Whether it be the unexplained serial killer missions (“Collect 15 bodies to unlock a prize!” – I wish I was joking), the purchasable outfits that all look the same, or the mindless, jarringly atonal arcade mini games, this is a game about one thing: quantity, coverage, MORE. Zombies, robot spiders, cram it all in! Meanwhile we won’t bother checking whether half of the side-mission cutscenes are totally obscured by carelessly placed foliage, a mistake indie developers would be lambasted for, because when all we care about is the thousands of gigahertz of rendering power distributed across multiple worldwide studios, the small matter of what we’re rendering pales into insignificance, don’t you think? Oh yeah, that’ll be £40 please.

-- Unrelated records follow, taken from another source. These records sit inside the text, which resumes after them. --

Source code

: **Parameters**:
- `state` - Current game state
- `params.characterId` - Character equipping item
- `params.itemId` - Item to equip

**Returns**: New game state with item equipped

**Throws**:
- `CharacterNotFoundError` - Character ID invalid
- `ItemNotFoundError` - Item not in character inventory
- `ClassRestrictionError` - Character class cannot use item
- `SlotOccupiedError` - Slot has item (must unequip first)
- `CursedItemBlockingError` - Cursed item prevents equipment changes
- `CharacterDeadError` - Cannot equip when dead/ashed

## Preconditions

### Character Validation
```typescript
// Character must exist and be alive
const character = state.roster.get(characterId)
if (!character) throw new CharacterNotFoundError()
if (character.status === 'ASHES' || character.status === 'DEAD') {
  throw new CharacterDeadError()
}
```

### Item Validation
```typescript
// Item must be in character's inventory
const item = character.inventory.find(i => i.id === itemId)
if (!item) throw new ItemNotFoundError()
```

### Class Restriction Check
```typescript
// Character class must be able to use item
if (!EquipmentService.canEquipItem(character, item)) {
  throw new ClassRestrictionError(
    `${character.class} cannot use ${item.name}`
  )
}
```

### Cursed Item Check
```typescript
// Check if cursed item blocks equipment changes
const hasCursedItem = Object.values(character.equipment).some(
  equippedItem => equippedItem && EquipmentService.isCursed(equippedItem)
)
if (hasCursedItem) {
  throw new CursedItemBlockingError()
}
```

A giant missile-launching robot spider demonstrates Swiftian satirical dexterity in debating issues of cyber-privacy.
As consumers we have to challenge this – we have to stop pre-ordering games like Watch Dogs, games sold quantitively rather qualitatively. It is, as every reviewer and player has realised by now, not the next-gen game we wanted. It is, perhaps, the next-gen game we deserved.